**Problem statement:** Reproduce word for word the portion of the Area 51 book commentary below that opens with the words containing "In the end my" and closes with "at the insanity.".

[Opening Source text section]

I was at a bookstore the other day and happened to pass by the rack of new releases. I often take the time to check for anything new that might catch my interest. One book caught my attention but I was also weary. Entitled Area 51: An Uncensored History of America’s Top Secret Military Base by Annie Jacobson, I was torn between picking it up for would could be an intriguing look into US military history or running off in the opposite direction before the crazy inside the book could infect me.
In the end my fascination with military research and development lost to my wariness. I later found out that this it was right to follow my instincts on this. By chance I came across an article reviewing the very book that piqued my intrigue. Written in Bloomberg by Andrew Dun, the author more than confirmed my greatest fears about this book and left me laughing at the insanity.
The book starts out as a legitimate history of a military installation founded on the heels of the Manhattan Project. And while it stays within the bounds of historical accuracy for most of the book, one section takes a screeching left out of accurate territory into the twisted streets of crazyville.
Annie Jacobson cites a single unnamed former engineer for the US government who tells of an even more secret history involving what really happened all those years ago at a little placed called Roswell. Now for those who are up on their history, they know that the claimed alien crash was actually an accident involving project Mogul, which used high altitude microphones mounted on weather balloons to eavesdrop on any potential Soviet nuclear tests.
But instead of explaining this already interesting story Jacobson claims her source informed her that this was just a cover up for what really happened, and it wasn’t actually aliens either. Instead, what crashed in 1947 was a Soviet experimental aircraft. This craft was built after blueprints stolen from a Nazi facility during the invasion of Germany at the tail end of World War II. The ‘alien symbols was actually Cyrillic writing, which apparently, no one at the US government facility had ever seen despite having access to some of the greatest engineering minds of the day. The craft was built specifically so that it would crash at the military base to sow confusion amongst US forces. It was claimed that the hopes of the Soviets were that US researchers would spend so much time trying to reverse engineer the ‘alien’ craft and keep the event secret that it would slow actual development of US military technology.

[Closing Source text section]
[Opening Data shown section]

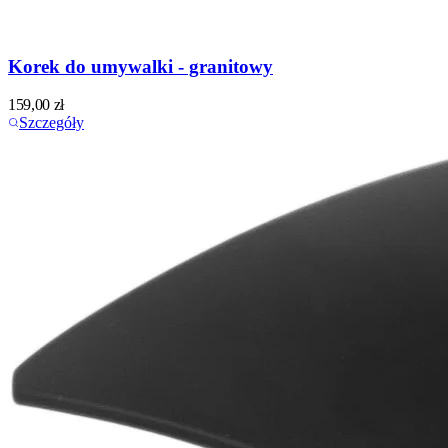
Korek do umywalki - granitowy
159,00
zł
Szczegóły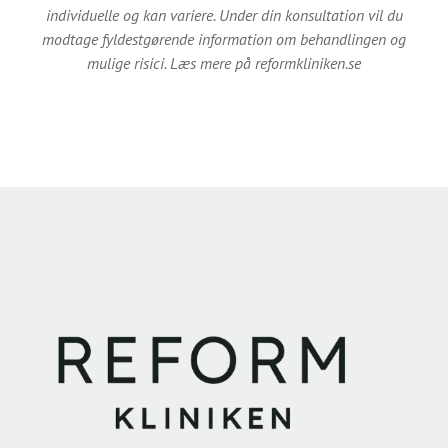
individuelle og kan variere. Under din konsultation vil du
modtage fyldestgørende information om behandlingen og
mulige risici. Læs mere på reformkliniken.se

[Closing Data shown section]

**Task answer:**
In the end my fascination with military research and development lost to my wariness. I later found out that this it was right to follow my instincts on this. By chance I came across an article reviewing the very book that piqued my intrigue. Written in Bloomberg by Andrew Dun, the author more than confirmed my greatest fears about this book and left me laughing at the insanity.